Two Thursdays ago, teaching assistants at UC Santa Barbara collected on the lawn in front of the Physical Sciences North building to demonstrate in favor of a cost of living adjustment (COLA). Later, I watched from the library as they marched past, shouting slogans with passion. It looked fairly peaceful. Some had brought their children. The idea was to stand in solidarity with TAs from UC Santa Cruz, against whom the university was threatening disciplinary action for carrying out a wildcat strike, withholding grades, and other failures to carry out their contractually obliged duties. The next day, 54 were fired by UCSC, and another couple dozen were informed that they would no longer be eligible for TAships in future.
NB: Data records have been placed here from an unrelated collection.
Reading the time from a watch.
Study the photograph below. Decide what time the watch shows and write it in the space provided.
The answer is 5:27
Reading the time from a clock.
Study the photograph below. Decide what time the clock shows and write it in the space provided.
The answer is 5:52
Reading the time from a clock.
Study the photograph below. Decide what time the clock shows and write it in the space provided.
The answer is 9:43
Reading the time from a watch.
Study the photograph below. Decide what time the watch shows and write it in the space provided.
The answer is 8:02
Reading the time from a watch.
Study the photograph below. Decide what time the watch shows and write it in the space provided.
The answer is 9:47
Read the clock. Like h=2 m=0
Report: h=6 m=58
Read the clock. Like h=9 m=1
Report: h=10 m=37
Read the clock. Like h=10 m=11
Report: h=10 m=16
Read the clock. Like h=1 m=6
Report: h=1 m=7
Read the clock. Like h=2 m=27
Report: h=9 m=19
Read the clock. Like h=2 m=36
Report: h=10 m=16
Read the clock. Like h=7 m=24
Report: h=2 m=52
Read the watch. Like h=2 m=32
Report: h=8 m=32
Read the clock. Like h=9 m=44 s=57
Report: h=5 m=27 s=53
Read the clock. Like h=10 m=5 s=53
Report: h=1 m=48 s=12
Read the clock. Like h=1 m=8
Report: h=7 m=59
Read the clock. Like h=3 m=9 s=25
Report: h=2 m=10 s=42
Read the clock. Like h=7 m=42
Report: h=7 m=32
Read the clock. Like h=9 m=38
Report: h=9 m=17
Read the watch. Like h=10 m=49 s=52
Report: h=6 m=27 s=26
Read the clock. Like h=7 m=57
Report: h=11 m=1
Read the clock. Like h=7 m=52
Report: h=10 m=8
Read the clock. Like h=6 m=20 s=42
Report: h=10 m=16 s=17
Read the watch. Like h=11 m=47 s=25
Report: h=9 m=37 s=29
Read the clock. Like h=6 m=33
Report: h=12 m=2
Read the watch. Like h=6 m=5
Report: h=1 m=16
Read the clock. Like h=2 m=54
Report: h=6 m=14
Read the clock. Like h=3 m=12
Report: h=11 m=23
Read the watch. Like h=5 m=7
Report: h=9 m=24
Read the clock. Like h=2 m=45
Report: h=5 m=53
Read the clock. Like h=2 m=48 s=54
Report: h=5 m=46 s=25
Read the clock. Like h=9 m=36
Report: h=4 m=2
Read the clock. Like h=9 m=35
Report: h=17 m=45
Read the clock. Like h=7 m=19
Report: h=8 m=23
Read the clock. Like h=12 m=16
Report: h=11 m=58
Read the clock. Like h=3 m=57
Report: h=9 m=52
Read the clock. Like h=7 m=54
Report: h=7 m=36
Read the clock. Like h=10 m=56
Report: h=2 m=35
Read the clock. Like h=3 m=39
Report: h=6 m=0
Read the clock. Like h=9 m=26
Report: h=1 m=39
By last Thursday, the tone at UCSB had changed. I listened through an open window on the 6th floor of Ellison Hall, roughly opposite to the library where I had been at roughly the same time of day a week earlier, as they marched past. Louder, more shrill, angrier. I learned later that a group of COLA demonstrators had blocked access to Cheadle Hall, UCSB’s main administrative building, that morning, physically barring some employees from going inside. That afternoon, I happened to be presenting to a lab group of graduate students (and two other postdocs like me) who gave some local context I found valuable; and perhaps even a sounding of what moderately minded graduate students are dealing with here. I recognize the dissonance between professional ambitions, personal desires, and expectations of group solidarity that I experienced as a new graduate student at UCLA, when a messy labor dispute blew up on the heels of Occupy.
I love the University of California. I aspired to be a part of it ever since I first set foot on Berkeley’s campus as a 16 year old tourist. I’m not certain that Californians, including the striking grad students who aim only to agitate, understand just how special it is; how unique it is for a public university to have its campuses consistently ranked among the top 10 or or 20 research universities in the world. The rankings can be silly, and fail to capture a lot of what makes a university excellent (and paper over what drags one down). But they quickly summarize the esteem in which UC scholars are held, the quality of our peers, and the size of the ecosystem in which we compete for influence and academic fame. (Oxford is nearly 1000 years old; Cambridge, 811 years old; Harvard, 384 years old; Yale, 319 years old; Princeton, 274 years old; Imperial College London, 169 years old; MIT, 159 years old. UC Berkeley is 152, and UCLA only turned 100 last summer.) No great university is spun up over a few years by fiat. The quality of the UC, and its ability to attract and retain top students and faulty, is the result of generations of hard work by its students, faculty, and staff, with serious investment from the people of California. But great universities can come apart at the seams, and quickly, if they are not adequately resourced. This is not a problem graduate students who made a sign like this are contributing to fixing, although the sign implies that they do seem to understand resources are controlled elsewhere, and not by those who work in Cheadle Hall.
It has only escalated since I started writing these things down over the weekend. There are things that a movement like COLA could get right in the UC, but I’m getting the sense that the demonstrators’ aggressive, bellicose tactics are alienating important allies. I have sympathy for them, having only recently been a graduate student and TA at UCLA; but I’d be mortified to stand next to some of those signs.